2018年4月,原南京大学文学院语言学系主任、长江学者教授沈阳背被曝20年前性侵女学生高岩,致其不堪羞辱自杀。

以及最近的一起事件,上海交大博士生导师倪某,在学术交流群里要求学生无休工作,并用极其肮脏的话语辱骂学生。

“你们这些垃圾,白痴,文盲,写的东西跟屎一样,你们怎么不去吃屎呢,等死吧,傻逼”

很那想象这些话是从一个老师的嘴里说出来的话。

老师本应是象牙塔里的明灯,却成为受害者心里永久的阴影。

阴影背后的痛苦、抑郁、悲观厌世或许将会伴随他们一生。

如噩梦一般,随之不去。

03

我们从小受到的家庭教育就是“在学校,一定要听老师的话。”

而传统文化提倡尊师重道,从小课文里就讲“天地君亲师”,“一日为师终身为父”。

甚至我们的父母甚至会讲权力放大给老师,“老师,他不听话就使劲儿打“。

我们从小被灌输着听老师的话,尊敬师长。社会、家庭、学校都在反复输入同一条理念。

如果是正常善良的老师,我们当然应该尊敬,更应该应该好好反哺他们,一个好的老师会改变一个人的一生。

可如果遇到不良的老师,在我们过往灌输的教育理念中,到底该不该“反抗老师“?

反抗老师意味着被打上“坏孩子“,”混子“,“这孩子长大以后怕是要坐牢”等标签,同时老师的权力得到空前的累计,这样的集权在我们的历史书里发生的还少吗?

有部电影《发条橙》,是全球最牛逼的导演库布里克拍摄。
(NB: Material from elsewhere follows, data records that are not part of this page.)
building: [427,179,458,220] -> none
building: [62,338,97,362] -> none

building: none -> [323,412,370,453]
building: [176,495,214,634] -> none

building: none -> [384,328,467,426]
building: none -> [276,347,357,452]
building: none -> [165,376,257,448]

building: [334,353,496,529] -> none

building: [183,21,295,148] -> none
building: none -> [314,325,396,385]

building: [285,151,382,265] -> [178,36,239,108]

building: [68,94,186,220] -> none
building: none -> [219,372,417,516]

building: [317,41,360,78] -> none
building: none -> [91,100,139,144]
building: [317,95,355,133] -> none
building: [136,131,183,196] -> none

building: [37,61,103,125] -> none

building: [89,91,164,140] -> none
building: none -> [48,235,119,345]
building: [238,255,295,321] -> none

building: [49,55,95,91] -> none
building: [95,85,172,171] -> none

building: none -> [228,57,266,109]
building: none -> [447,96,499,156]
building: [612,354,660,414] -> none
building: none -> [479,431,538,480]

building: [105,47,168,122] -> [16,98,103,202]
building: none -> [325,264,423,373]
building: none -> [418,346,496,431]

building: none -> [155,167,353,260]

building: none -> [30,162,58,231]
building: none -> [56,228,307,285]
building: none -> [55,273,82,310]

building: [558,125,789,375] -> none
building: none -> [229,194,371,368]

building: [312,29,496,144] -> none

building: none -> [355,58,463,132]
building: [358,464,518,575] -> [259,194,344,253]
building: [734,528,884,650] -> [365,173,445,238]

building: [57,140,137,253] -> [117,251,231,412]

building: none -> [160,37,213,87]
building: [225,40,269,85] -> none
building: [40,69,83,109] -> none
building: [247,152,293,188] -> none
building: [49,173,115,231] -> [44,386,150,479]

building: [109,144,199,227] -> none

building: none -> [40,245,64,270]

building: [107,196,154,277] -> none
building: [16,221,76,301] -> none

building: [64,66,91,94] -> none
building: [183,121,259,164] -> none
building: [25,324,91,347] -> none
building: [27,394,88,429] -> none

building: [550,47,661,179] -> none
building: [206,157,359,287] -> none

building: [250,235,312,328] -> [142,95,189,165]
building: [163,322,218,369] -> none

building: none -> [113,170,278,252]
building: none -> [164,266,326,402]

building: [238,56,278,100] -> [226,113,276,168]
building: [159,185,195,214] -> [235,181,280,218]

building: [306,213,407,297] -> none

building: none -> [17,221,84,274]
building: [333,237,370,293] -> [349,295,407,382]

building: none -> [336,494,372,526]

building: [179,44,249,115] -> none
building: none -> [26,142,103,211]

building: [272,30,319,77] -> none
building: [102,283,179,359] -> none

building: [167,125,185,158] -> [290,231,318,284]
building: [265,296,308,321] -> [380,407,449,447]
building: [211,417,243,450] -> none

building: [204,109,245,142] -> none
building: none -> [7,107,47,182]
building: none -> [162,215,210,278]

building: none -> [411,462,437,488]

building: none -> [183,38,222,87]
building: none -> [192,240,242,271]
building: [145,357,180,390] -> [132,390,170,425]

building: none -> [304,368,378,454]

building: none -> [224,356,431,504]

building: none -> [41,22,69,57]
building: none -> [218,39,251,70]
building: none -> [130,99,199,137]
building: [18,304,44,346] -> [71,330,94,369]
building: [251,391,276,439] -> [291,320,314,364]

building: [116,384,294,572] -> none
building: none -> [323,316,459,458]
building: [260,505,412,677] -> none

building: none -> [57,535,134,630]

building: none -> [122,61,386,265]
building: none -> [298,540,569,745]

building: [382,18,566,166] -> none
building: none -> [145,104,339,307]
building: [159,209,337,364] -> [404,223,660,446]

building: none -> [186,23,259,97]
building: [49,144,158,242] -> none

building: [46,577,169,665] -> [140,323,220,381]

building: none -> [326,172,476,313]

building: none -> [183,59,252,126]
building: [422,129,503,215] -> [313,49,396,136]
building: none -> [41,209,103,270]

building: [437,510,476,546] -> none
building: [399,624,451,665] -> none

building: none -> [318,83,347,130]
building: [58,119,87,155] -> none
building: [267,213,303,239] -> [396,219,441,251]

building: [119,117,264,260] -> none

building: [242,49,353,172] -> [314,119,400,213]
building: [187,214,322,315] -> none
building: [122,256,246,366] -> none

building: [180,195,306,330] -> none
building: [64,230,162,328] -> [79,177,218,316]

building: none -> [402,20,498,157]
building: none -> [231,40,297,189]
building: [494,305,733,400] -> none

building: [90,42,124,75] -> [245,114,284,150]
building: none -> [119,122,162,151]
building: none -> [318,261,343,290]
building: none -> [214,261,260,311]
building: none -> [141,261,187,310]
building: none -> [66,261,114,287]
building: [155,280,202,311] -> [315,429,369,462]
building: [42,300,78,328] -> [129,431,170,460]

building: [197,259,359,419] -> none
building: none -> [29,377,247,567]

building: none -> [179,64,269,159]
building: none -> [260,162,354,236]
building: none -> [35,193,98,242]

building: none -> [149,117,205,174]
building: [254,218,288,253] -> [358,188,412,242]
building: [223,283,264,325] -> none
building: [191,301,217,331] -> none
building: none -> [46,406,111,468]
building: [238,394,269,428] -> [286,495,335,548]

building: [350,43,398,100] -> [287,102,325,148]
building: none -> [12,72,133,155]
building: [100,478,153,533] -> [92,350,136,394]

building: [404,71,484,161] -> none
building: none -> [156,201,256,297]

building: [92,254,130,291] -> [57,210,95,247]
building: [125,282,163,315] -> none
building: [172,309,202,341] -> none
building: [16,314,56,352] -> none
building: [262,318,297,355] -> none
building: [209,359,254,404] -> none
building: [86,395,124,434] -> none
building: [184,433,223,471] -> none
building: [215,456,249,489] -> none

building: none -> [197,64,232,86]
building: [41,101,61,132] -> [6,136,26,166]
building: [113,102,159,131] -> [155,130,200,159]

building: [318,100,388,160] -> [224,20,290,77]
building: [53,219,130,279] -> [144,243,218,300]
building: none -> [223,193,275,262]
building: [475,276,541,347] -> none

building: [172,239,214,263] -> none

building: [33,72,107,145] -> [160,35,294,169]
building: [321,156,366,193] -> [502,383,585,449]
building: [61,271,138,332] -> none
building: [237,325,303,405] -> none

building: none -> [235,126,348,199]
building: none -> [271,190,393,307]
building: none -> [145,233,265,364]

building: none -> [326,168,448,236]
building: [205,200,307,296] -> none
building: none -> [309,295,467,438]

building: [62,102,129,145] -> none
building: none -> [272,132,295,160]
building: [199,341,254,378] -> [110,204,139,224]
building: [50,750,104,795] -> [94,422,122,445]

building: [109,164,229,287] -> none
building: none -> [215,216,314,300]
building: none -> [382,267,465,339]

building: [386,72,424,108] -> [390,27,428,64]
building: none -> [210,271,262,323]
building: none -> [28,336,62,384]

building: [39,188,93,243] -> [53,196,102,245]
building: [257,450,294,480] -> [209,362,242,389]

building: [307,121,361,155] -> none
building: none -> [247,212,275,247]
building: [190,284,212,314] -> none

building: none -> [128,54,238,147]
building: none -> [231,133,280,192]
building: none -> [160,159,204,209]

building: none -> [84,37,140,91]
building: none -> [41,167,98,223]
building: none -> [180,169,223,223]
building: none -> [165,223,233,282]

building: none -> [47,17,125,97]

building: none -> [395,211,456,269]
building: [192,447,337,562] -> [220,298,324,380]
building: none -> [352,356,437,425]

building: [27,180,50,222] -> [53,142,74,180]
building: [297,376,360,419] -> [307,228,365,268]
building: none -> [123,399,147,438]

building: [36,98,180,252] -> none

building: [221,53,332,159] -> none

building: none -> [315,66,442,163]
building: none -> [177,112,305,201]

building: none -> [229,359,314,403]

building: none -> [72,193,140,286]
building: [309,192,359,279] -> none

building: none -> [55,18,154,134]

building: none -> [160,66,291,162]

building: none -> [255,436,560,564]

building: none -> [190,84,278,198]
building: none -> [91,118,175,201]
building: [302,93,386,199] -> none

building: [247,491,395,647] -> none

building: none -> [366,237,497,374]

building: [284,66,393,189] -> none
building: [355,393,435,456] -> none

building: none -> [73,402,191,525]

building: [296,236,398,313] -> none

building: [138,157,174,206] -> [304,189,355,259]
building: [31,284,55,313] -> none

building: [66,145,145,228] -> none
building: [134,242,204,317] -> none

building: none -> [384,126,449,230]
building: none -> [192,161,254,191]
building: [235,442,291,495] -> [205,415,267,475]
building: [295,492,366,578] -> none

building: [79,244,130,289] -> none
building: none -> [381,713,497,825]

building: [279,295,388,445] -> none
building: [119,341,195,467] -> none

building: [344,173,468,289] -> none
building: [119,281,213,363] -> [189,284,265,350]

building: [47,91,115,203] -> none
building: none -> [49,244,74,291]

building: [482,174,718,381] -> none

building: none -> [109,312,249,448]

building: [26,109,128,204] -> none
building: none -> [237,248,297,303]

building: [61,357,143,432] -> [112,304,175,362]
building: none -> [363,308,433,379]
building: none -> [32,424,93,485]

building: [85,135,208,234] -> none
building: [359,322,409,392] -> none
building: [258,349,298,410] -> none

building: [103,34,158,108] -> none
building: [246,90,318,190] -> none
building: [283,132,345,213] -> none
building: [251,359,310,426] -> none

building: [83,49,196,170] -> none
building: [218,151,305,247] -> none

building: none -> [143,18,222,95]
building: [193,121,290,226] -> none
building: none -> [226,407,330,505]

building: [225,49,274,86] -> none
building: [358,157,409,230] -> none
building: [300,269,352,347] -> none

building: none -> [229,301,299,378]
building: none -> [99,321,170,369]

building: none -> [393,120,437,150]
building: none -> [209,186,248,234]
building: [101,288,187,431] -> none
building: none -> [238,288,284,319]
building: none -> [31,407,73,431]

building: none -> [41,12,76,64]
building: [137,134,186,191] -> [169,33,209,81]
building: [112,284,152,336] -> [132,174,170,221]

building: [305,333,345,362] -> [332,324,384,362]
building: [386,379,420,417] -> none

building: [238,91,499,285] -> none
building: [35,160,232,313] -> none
电影中提到一个观念:

“彻底的善与彻底的恶一样没有人性”

在人性光辉的另一面,是肮脏不堪的污浊与黑暗。

当彻底的服从遇到没有人性的老师时,就会发生像电影《熔炉》之中的惨剧。

惨剧之下,是权力关系的不平等与一味迁就,滋生出衣冠禽兽的邪恶面孔。

老师是人类灵魂的工程师,是一双眼睛,让我们了解到世界的善与恶,美好与不堪,最终每个人都可以在广阔的天地中大有可为。

可在老师这块遮羞布下,总有一些衣冠禽兽,在师生关系的权力不平等中,不断地突破职业底线,道德底线,甚至是法律底线。

在一次次的恶性事件发生后,我们也该醒悟:

学历,只能证明学习,证明不了人品;

高校,也只能过滤掉学渣,过滤不了人渣。